(Data section)
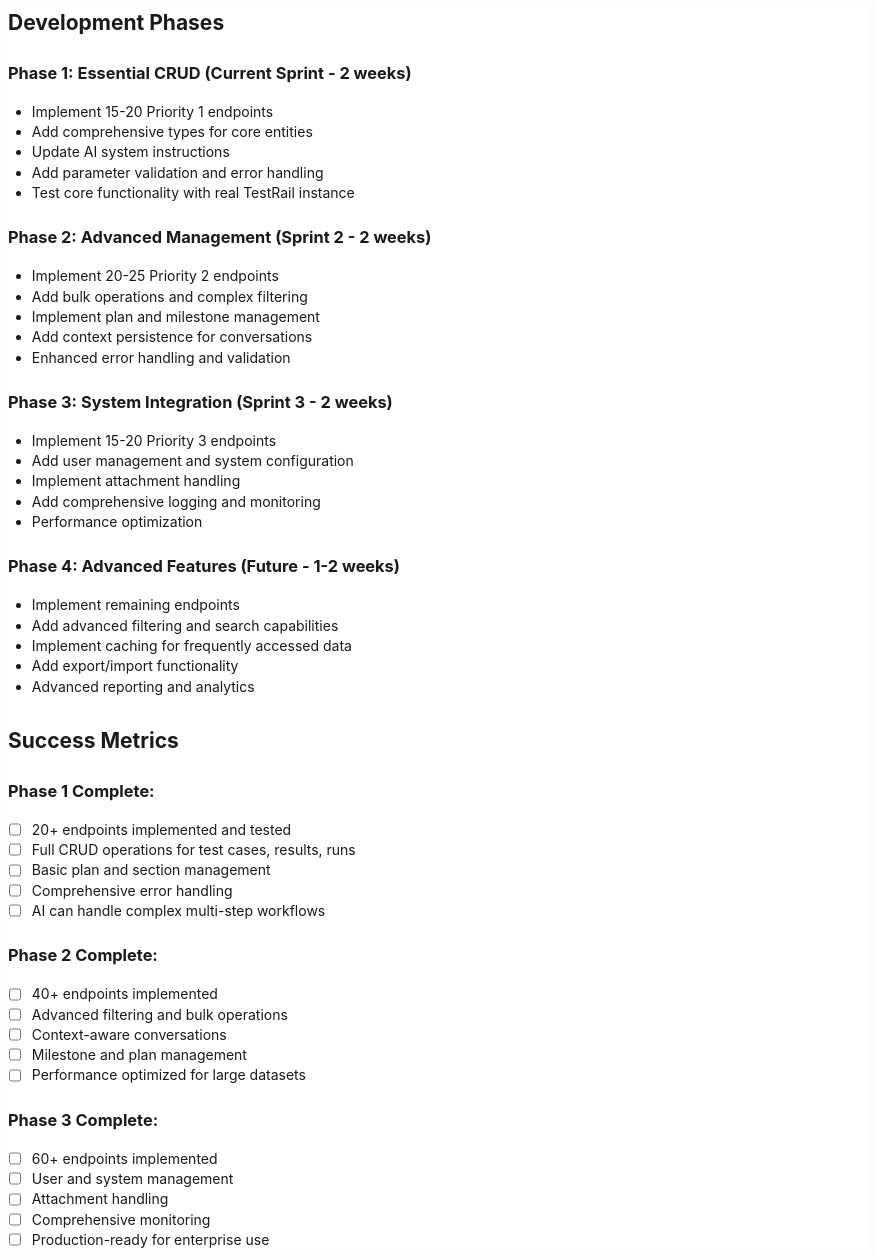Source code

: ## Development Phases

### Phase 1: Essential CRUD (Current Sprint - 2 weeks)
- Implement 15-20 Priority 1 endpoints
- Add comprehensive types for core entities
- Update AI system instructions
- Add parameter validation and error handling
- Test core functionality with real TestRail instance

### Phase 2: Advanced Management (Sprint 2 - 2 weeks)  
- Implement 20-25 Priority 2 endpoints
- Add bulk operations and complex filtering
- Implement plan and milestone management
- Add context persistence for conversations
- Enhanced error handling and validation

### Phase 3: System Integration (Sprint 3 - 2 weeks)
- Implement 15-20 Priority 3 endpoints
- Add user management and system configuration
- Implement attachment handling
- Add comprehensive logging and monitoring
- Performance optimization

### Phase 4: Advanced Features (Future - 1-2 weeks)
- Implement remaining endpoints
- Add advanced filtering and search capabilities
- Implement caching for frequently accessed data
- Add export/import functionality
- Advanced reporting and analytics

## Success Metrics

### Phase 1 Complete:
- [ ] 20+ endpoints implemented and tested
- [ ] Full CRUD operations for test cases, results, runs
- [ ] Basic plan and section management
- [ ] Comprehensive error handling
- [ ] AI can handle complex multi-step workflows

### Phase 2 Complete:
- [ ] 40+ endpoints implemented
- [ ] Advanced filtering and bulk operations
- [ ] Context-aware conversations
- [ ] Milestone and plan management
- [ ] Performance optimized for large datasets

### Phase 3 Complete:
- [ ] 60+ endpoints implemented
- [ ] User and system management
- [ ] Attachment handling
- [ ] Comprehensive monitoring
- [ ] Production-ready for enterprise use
(End Data section)
Exercise instructions:
Retype every record above word for word, leaving out any pictures.

Exercise answer:
Source code

: ## Development Phases

### Phase 1: Essential CRUD (Current Sprint - 2 weeks)
- Implement 15-20 Priority 1 endpoints
- Add comprehensive types for core entities
- Update AI system instructions
- Add parameter validation and error handling
- Test core functionality with real TestRail instance

### Phase 2: Advanced Management (Sprint 2 - 2 weeks)  
- Implement 20-25 Priority 2 endpoints
- Add bulk operations and complex filtering
- Implement plan and milestone management
- Add context persistence for conversations
- Enhanced error handling and validation

### Phase 3: System Integration (Sprint 3 - 2 weeks)
- Implement 15-20 Priority 3 endpoints
- Add user management and system configuration
- Implement attachment handling
- Add comprehensive logging and monitoring
- Performance optimization

### Phase 4: Advanced Features (Future - 1-2 weeks)
- Implement remaining endpoints
- Add advanced filtering and search capabilities
- Implement caching for frequently accessed data
- Add export/import functionality
- Advanced reporting and analytics

## Success Metrics

### Phase 1 Complete:
- [ ] 20+ endpoints implemented and tested
- [ ] Full CRUD operations for test cases, results, runs
- [ ] Basic plan and section management
- [ ] Comprehensive error handling
- [ ] AI can handle complex multi-step workflows

### Phase 2 Complete:
- [ ] 40+ endpoints implemented
- [ ] Advanced filtering and bulk operations
- [ ] Context-aware conversations
- [ ] Milestone and plan management
- [ ] Performance optimized for large datasets

### Phase 3 Complete:
- [ ] 60+ endpoints implemented
- [ ] User and system management
- [ ] Attachment handling
- [ ] Comprehensive monitoring
- [ ] Production-ready for enterprise use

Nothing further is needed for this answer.